Laki-laki itu sudah menyerahkan nasib sepenuhnya kepada sang pemilik alam ini, jika ia harus pulang ke Indonesia alias dikembalikan. Yang jelas, ia akan menuntut balik PJTKI yang memberangkatkannya. Karena kebanyakan janjinya, bohong belaka.

Malam hari ia sudah mengemas barang-barang yang akan dibawanya pulang. Dalam bayangan, orang tuanya sudah pasti amat kecewa dan sudah barang tentu akan sangat marah, jika ia pulang kampung tanpa membawa hasil. Hutangnya kepada salah seorang saudaranya belum bisa ia kembalikan. Dalam benak, satu-satunya jalan agar bisa mengembalikan hutang adalah dengan menjual sawahnya untuk mengembalikan pinjaman uang yang ia gunakan untuk berangkat.

Selain itu, ia sudah pasti akan menanggung beban mental yang cukup dalam. Sebab perginya merantau ke luar negri tidak berhasil, seperti orang-orang lain di kampungnya. Ia makin gelisah jika mengingat itu semua.

Sambil membersihkan lantai, sayup-sayup ia membaca surat Yassin. Ia menyenangi gaya bacaannnya imam masjid Nabawi. Suaranya yang sedikit indah itu, sempat masuk telinga majikannya yang baru turun dari lantai dua.

“Kamu hapal surat Yassin?”
Tanyanya. Ia menjawab dengan nada yang juga amat lirih dan tak bersemangat.
“Hapal sih tidak, tapi ada beberapa ayat dari awal yang bisa saya baca tanpa harus membaca teks.”

Majikannya mencoba mengetes dia. Ternyata sang majikan tertarik sekali dengan gaya dan suaranya yang mirip Syeih di Mekkah tersebut. Saat itu juga, entah ada angin apa, sang majikan menarik kata-katanya tempo hari, soal pemulangan dirinya ke tanah air.

“Oke, kamu tak jadi saya antar pulang. Mulai malam nanti kamu ajari Al Qur’an anak-anak saya.”

Seketika, wajah laki-laki itu amat cerah dan diperkenankan untuk ikut kembali bekerja. Anehnya, oleh sang majikan dibiarkan bekerja semampunya. Tidak harus seperti bekerjanya orang-orang India, yang tahan terhadap udara dan temperatur panas seperti kala mereka masih di daratan Asia Selatan sana.
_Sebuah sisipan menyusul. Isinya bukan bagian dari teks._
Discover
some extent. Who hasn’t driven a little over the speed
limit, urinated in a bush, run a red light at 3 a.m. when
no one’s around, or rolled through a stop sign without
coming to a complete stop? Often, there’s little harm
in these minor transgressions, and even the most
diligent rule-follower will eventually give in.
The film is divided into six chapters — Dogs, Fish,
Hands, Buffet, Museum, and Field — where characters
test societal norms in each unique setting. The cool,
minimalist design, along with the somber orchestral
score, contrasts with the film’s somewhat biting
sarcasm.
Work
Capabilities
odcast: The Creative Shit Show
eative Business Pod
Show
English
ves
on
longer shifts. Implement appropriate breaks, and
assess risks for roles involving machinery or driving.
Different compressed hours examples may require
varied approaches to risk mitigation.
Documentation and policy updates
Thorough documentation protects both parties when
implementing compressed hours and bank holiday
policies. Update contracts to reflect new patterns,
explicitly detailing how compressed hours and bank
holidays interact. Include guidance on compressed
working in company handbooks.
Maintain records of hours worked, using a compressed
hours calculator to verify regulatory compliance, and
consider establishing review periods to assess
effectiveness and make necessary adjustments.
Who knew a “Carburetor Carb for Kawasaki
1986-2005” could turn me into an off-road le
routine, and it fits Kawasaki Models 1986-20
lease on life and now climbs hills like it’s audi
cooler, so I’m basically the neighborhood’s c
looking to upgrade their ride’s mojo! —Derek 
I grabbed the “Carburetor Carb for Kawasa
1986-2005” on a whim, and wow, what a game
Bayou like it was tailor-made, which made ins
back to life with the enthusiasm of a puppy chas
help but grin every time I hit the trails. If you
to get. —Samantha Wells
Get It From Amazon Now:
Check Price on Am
Laki-laki itu cukup gembira sekali mendengar keterangan dari majikannya. Malam harinya ia mengajar keluarganya membaca dan menulis Al Qur’an. Bahkan tak jarang ia juga diminta untuk membacakan beberapa nash Al Qur’an atau hadits Nabi.
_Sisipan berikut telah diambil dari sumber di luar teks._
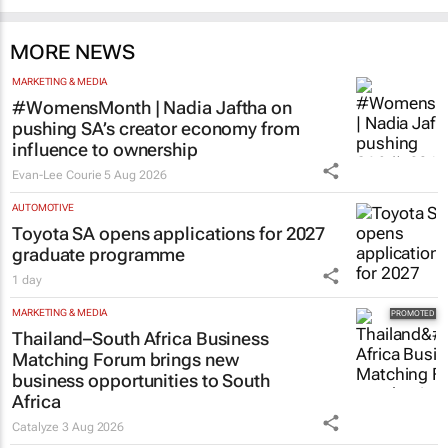
MORE NEWS
MARKETING & MEDIA
#WomensMonth | Nadia Jaftha on
pushing SA’s creator economy from
influence to ownership
Evan-Lee Courie
5 Aug 2026
AUTOMOTIVE
Toyota SA opens applications for 2027
graduate programme
1 day
MARKETING & MEDIA
Thailand–South Africa Business
Matching Forum brings new
business opportunities to South
Africa
Catalyze
3 Aug 2026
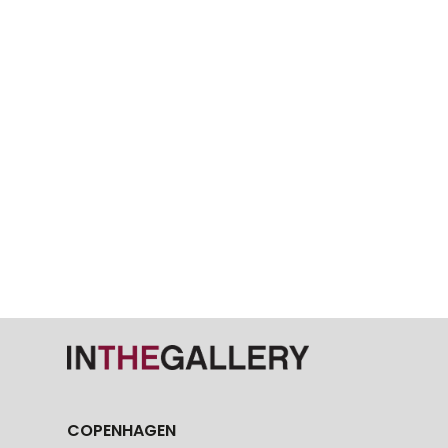
COPENHAGEN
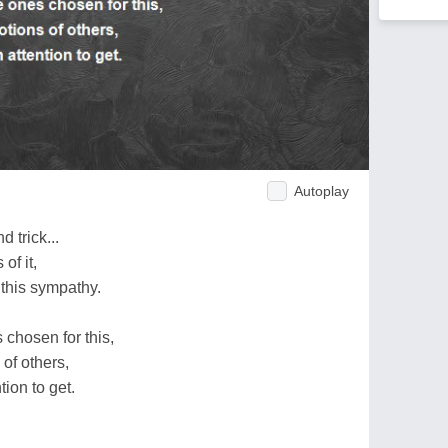
Autoplay
 trick...
of it,
 this sympathy.
 chosen for this,
 of others,
ion to get.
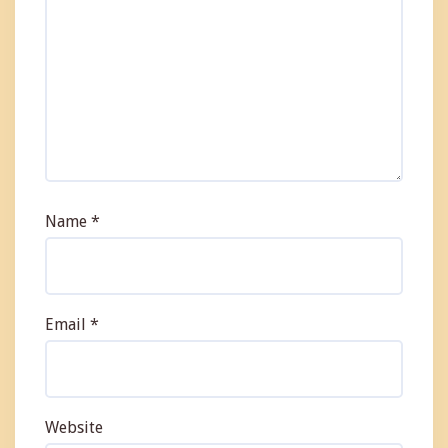
Name
*
Email
*
Website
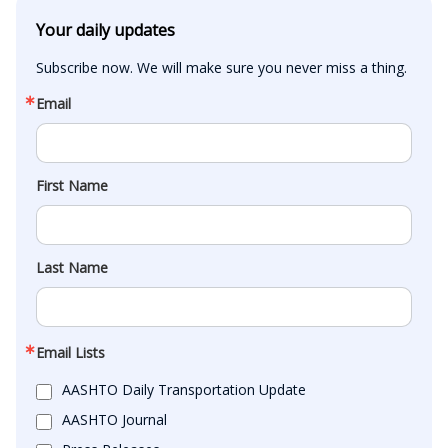
Your daily updates
Subscribe now. We will make sure you never miss a thing.
Email
First Name
Last Name
Email Lists
AASHTO Daily Transportation Update
AASHTO Journal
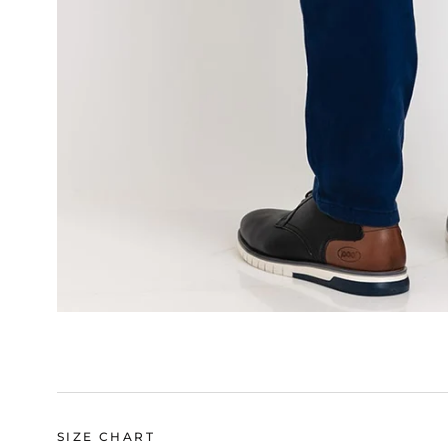
SIZE CHART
Ia sempat berpikir, seandainya dalam suasana seperti itu ia tidak membaca al Qur’an, tapi mendendangkan lagu-lagu pop misalnya, belum tentu hati majikannya akan berbalik sembilan puluh derajat. Bayangannya akan menjual tanah warisan orang tuanya, untuk mengembalikan utang, sirna sudah oleh murottal gaya imam masjid Nabawi. Al Qur’an selalu membawa berkah kepada siapa saja yang membacanya.